C’est au cours d’une promenade au cœur d’Erevan, la ville rose, que le visiteur, musardant le long de l’ample perspective reliant la place de la République au monument de la Cascade et à la Place de France, découvre l’élégante façade de l’Opéra de la capitale arménienne. Coup de cœur !

Dans le parc de l’Opéra, la statue du musicien arménien Aram Khatchatourian. Photo Alex Décotte

L’Opéra d’Erevan

Dessiné dans les années 20 et remanié à plusieurs reprises par le grand architecte et urbaniste arménien Alexander Tamanyan, l’Opéra a été édifié dans un grand parc arboré du centre-ville offrant la fraîcheur d’un petit lac et le charme de nombreuses terrasses de café.

Cette oasis de verdure, où les Erevanais aiment à se retrouver durant les chaudes nuit d’été, s’intégrait à un grand projet d’urbanisme conçu par Tamanyan, visionnaire bâtisseur qui, dès 1924, a transformé Erevan, ancienne petite ville de province, en une grande capitale moderne ponctuée de larges avenues ombragées et de nombreuses grandes places entourées d’imposants bâtiments de tuf rose.

Statue monumentale d’Alexander Tamanyan. Au fond, la célèbre Cascade.

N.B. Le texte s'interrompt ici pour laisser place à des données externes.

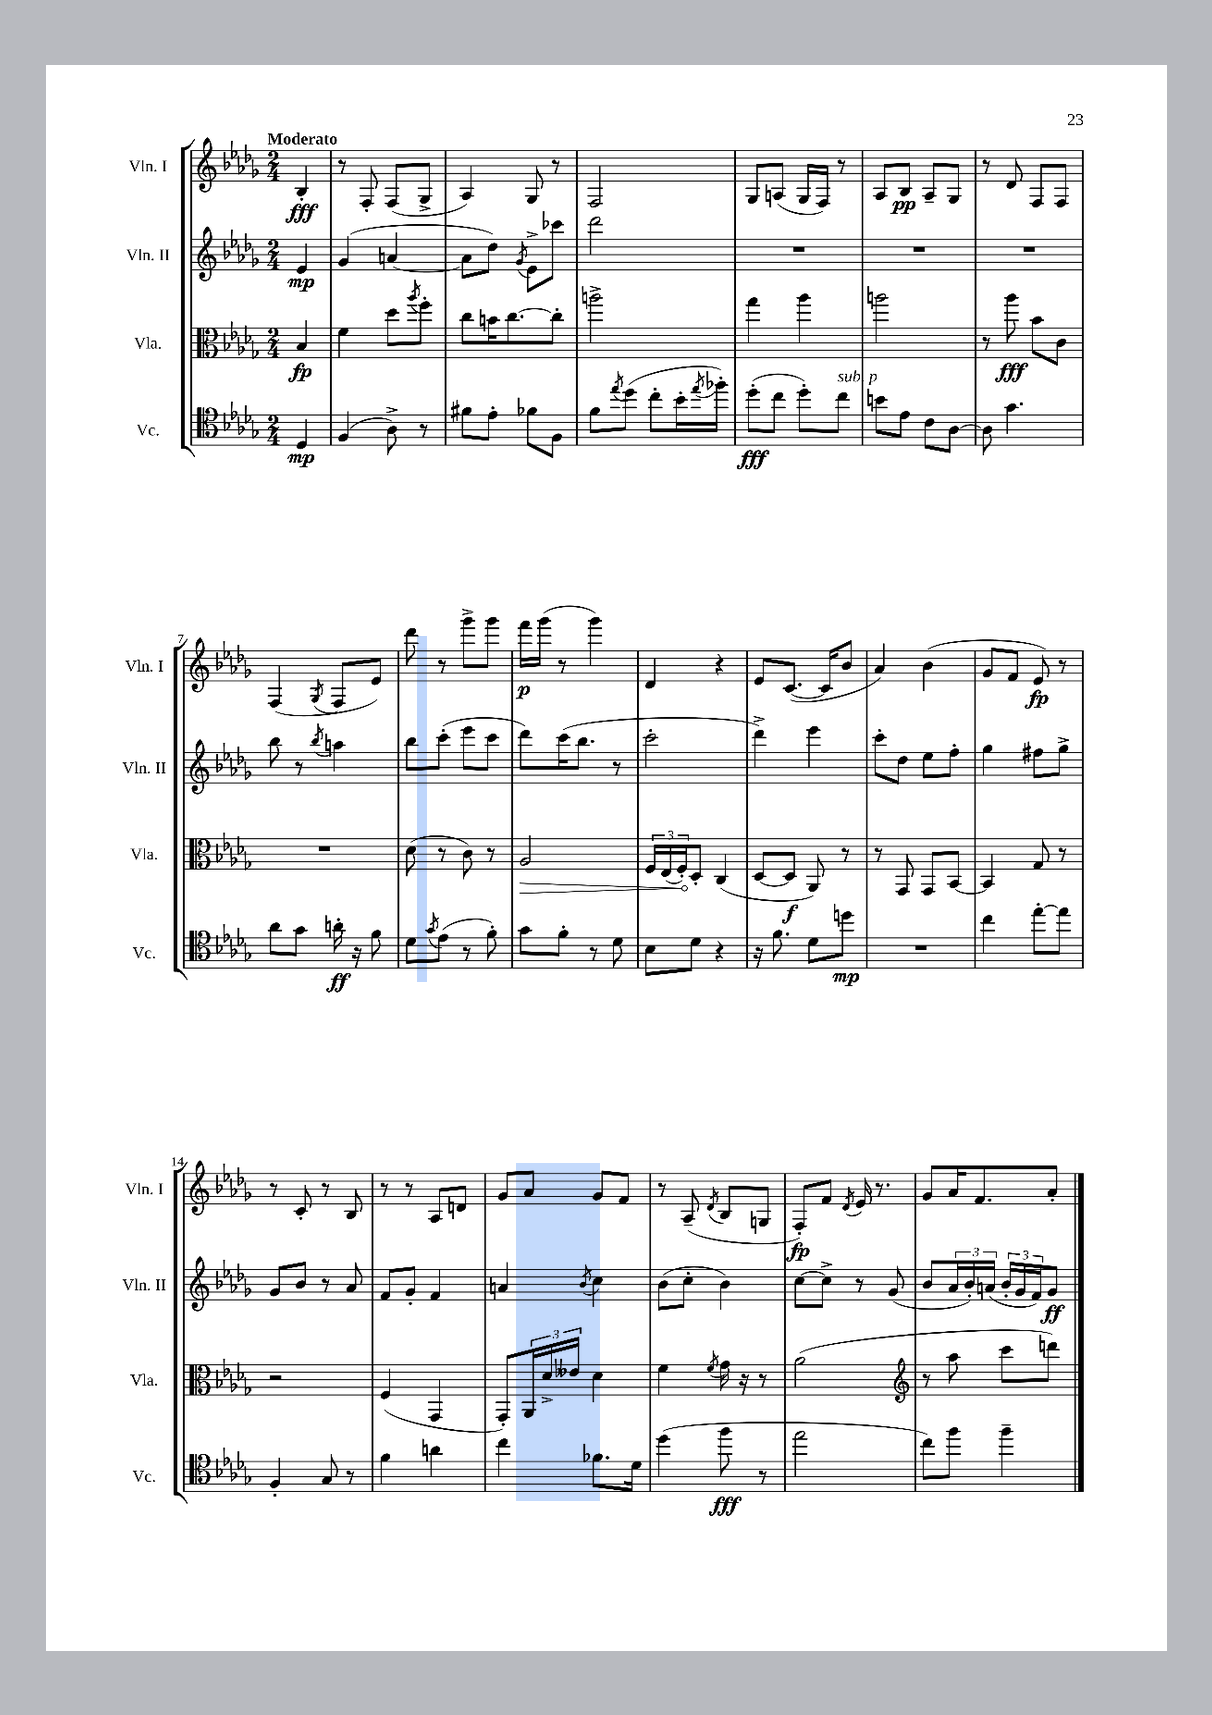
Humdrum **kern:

**kern	**dynam	**kern	**dynam	**kern	**dynam	**kern	**dynam
*part4	*part4	*part3	*part3	*part2	*part2	*part1	*part1
*staff4	*staff4	*staff3	*staff3	*staff2	*staff2	*staff1	*staff1
*I"Vc.	*	*I"Vla.	*	*I"Vln. II	*	*I"Vln. I	*
*I'Vc.	*	*I'Vla.	*	*I'Vln. II	*	*I'Vln. I	*
*clefC4	*	*clefC3	*	*clefG2	*	*clefG2	*
*k[b-e-a-d-g-]	*	*k[b-e-a-d-g-]	*	*k[b-e-a-d-g-]	*	*k[b-e-a-d-g-]	*
*M2/4	*	*M2/4	*	*M2/4	*	*M2/4	*
=	=	=	=	=	=	=	=
!	!	!	!	!	!	!LO:TX:a:B:t=Moderato	!
4D-/	mp	4B-/	fp	4e-/	mp	4B-'/	fff
=1	=1	=1	=1	=1	=1	=1	=1
(4F/	.	4f\	.	(4g-/	.	8r	.
.	.	.	.	.	.	8F'/	.
8A-^\)	.	8dd-\L	.	[4an/	.	(8F/L	.
.	.	8qaa-/	.	.	.	.	.
8r	.	8ff'\J	.	.	.	8G-^/J	.
=2	=2	=2	=2	=2	=2	=2	=2
8f#X\L	.	8cc\L	.	8a\L]	.	4A-/)	.
8e-'\J	.	16bn\K	.	8dd-\J)	.	.	.
.	.	[8.cc\	.	.	.	.	.
.	.	.	.	8qg-/	.	.	.
8f-X\L	.	.	.	8e-^\L	.	8G-/	.
8F\J	.	8cc'\J]	.	8ccc-X\J	.	8r	.
=3	=3	=3	=3	=3	=3	=3	=3
8f\L	.	2aan^\	.	2ddd-\	.	2F/	.
8qee-/	.	.	.	.	.	.	.
(8dd-\J	.	.	.	.	.	.	.
8cc'\L	.	.	.	.	.	.	.
16b-'\L	.	.	.	.	.	.	.
8qee-/	.	.	.	.	.	.	.
16ff-X'\JJ)	.	.	.	.	.	.	.
=4	=4	=4	=4	=4	=4	=4	=4
(8dd-'\L	fff	4gg-\	.	2r	.	8G-/L	.
8cc\J	.	.	.	.	.	(8An/J	.
8dd-'\L)	.	4aa-\	.	.	.	16G-/LL	.
.	.	.	.	.	.	16F/JJ)	.
!LO:TX:a:i:t=sub. p	!	!	!	!	!	!	!
8cc\J	.	.	.	.	.	8r	.
=5	=5	=5	=5	=5	=5	=5	=5
8bn\L	.	2aan\	.	2r	.	8A-/L	.
8e-\J	.	.	.	.	.	8B-/J	pp
8c\L	.	.	.	.	.	8A-~/L	.
[8A-\J	.	.	.	.	.	8G-/J	.
=6	=6	=6	=6	=6	=6	=6	=6
8A-\]	.	8r	.	2r	.	8r	.
4.g-\	.	8aa-\	fff	.	.	8d-/	.
.	.	8b-\L	.	.	.	8F/L	.
.	.	8c\J	.	.	.	8F/J	.
!!LO:LB:g=z
=7	=7	=7	=7	=7	=7	=7	=7
8a-\L	.	2r	.	8bb-\	.	(4F/	.
8g-\J	.	.	.	8r	.	.	.
.	.	.	.	8qbb-/	.	8qG-/	.
16an'\	ff	.	.	4aan\	.	8F/L	.
16r	.	.	.	.	.	.	.
8f\	.	.	.	.	.	8e-/J)	.
=8	=8	=8	=8	=8	=8	=8	=8
8d-\L	.	(8d-\	.	8bb-\L	.	8ddd-\	.
8qg-/	.	.	.	.	.	.	.
(8e-\J	.	8r	.	(8ccc'\J	.	8r	.
8r	.	8c\)	.	8eee-\L	.	8ggg-^\L	.
8f'\)	.	8r	.	8ccc\J	.	8ggg-\J	.
=9	=9	=9	=9	=9	=9	=9	=9
!	!	!	!LO:HP:b	!	!	!	!
8g-\L	.	2A-/	>	8ddd-\L)	.	16fff\LL	p
.	.	.	.	.	.	(16ggg-\JJ	.
8f'\J	.	.	.	(16ccc\K	.	8r	.
.	.	.	.	8.bb-\J	.	.	.
8r	.	.	.	.	.	4ggg-\)	.
8d-\	.	.	.	8r	.	.	.
=10	=10	=10	=10	=10	=10	=10	=10
8B-\L	.	24F/LL	.	2ccc'\	.	4d-/	.
.	.	(24E-/	.	.	.	.	.
.	.	24F'/J)	.	.	.	.	.
8d-\J	.	8D-'/J	]	.	.	.	.
4r	.	(4C/	.	.	.	4r	.
=11	=11	=11	=11	=11	=11	=11	=11
16r	.	[8D-/L	.	4ddd-^\)	.	8e-/L	.
8.f\	.	.	.	.	.	.	.
.	.	8D-/J]	f	.	.	([8.c/J	.
8d-\L	.	8AA-/)	.	4eee-\	.	.	.
.	.	.	.	.	.	16c/KL]	.
8ddn\J	mp	8r	.	.	.	8b-/J	.
=12	=12	=12	=12	=12	=12	=12	=12
2r	.	8r	.	8ccc'\L	.	4a-/)	.
.	.	8GG-/	.	8dd-\J	.	.	.
.	.	8GG-/L	.	8ee-\L	.	(4b-\	.
.	.	[8BB-/J	.	8ff'\J	.	.	.
=13	=13	=13	=13	=13	=13	=13	=13
4cc\	.	4BB-/]	.	4gg-\	.	8g-/L	.
.	.	.	.	.	.	8f/J	.
[8ee-'\L	.	8G-/	.	8ff#X\L	.	8e-/)	fp
8ee-\J]	.	8r	.	8gg-^\J	.	8r	.
!!LO:LB:g=z
=14	=14	=14	=14	=14	=14	=14	=14
4F'/	.	2r	.	8g-/L	.	8r	.
.	.	.	.	8b-/J	.	8c'/	.
8G-/	.	.	.	8r	.	8r	.
8r	.	.	.	8a-/	.	8B-/	.
=15	=15	=15	=15	=15	=15	=15	=15
4f\	.	(4F/	.	8f/L	.	8r	.
.	.	.	.	8g-'/J	.	8r	.
4an\	.	4GG-/	.	4f/	.	8A-/L	.
.	.	.	.	.	.	8dn/J	.
=16	=16	=16	=16	=16	=16	=16	=16
4cc\	.	8GG-'/L)	.	4an/	.	8g-/L	.
.	.	24AA-/L	.	.	.	8a-/J	.
.	.	24d-^/	.	.	.	.	.
.	.	24e--X/JJ	.	.	.	.	.
.	.	.	.	8qb-/	.	.	.
8.f-X\L	.	4d-\	.	4cc\	.	8g-/L	.
.	.	.	.	.	.	8f/J	.
16d-\Jk	.	.	.	.	.	.	.
=17	=17	=17	=17	=17	=17	=17	=17
(4dd-\	.	4f\	.	(8b-\L	.	8r	.
.	.	.	.	8cc'\J	.	(8A-~/	.
.	.	8qf/	.	.	.	8qd-/	.
8ff\	fff	16g-\	.	4b-\)	.	8B-/L	.
.	.	16r	.	.	.	.	.
8r	.	8r	.	.	.	8Gn/J	.
=18	=18	=18	=18	=18	=18	=18	=18
2ee-\	.	(2a-\	.	[8cc\L	.	8F'/L)	fp
.	.	.	.	8cc^\J]	.	8f/J	.
.	.	.	.	.	.	8qd-/	.
.	.	.	.	8r	.	16e-/	.
.	.	.	.	.	.	8.r	.
.	.	.	.	(8g-/	.	.	.
=19	=19	=19	=19	=19	=19	=19	=19
*	*	*clefG2	*	*	*	*	*
8cc\L)	.	8r	.	8b-/L	.	8g-/L	.
8ff\J	.	8aa-\	.	24a-/L	.	16a-/K	.
.	.	.	.	24b-'/)	.	.	.
.	.	.	.	.	.	8.f/	.
.	.	.	.	(24an/JJ	.	.	.
4ff~\	.	8ccc\L	.	24b-'/LL	.	.	.
.	.	.	.	24g-/	.	.	.
.	.	.	.	24f/J)	.	.	.
.	.	8dddn\J)	.	8g-/J	ff	8a-'/J	.
==	==	==	==	==	==	==	==
*-	*-	*-	*-	*-	*-	*-	*-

C’est d’ailleurs cette pierre volcanique qui a donné son nom à la ville. Une statue monumentale située au pied de Cascade rend hommage à ce grand architecte qui a également conçu les plans d’urbanisme de nombreuses autres villes arméniennes, et oeuvré pour la préservation du patrimoine architectural de l’Arménie.

Avec sa forme en rotonde de style hellénistique et romain, l’Opéra d’Everan, bien qu’influencé par l’architecture stalinienne, s’inspire de la cathédrale de Zvartnots édifiée au VIIème siècle par le catholicos Nerses III, dit le Bâtisseur, puis détruite par un tremblement de terre en 930. Inscrits au Patrimoine mondial de l’UNESCO, les vestiges de ce haut lieu de culte, qui abritait des reliques de Grégoire l’Illuminateur, ne sont qu’à quelques kilomètres de la capitale.

Les ruines de Zvartnots

Principal lieu de spectacle de la ville dédié à la musique classique, aux arts lyrique et chorégraphique, l’Opéra d’Everan  inauguré en 1933 accueille d’une part le Théâtre national académique d’opéra et de ballet Alexandre Spendiaryan et d’autre part la salle de concert dédiée à Aram Khatchatourian dont la célébrité internationale valait bien cet hommage.

En effet, qui ne connait la fameuse Danse du sabre ou les ballets Gayane et Spartacus de ce compositeur soviétique d’origine arménienne ? On peut toutefois s’étonner qu’à de rares exceptions, les œuvres des compositeurs arméniens soient encore aussi mal connues dans les pays occidentaux alors que le patrimoine musical arménien d’hier et d’aujourd’hui, combinant tradition et esprit novateur, soit d’une infinie richesse.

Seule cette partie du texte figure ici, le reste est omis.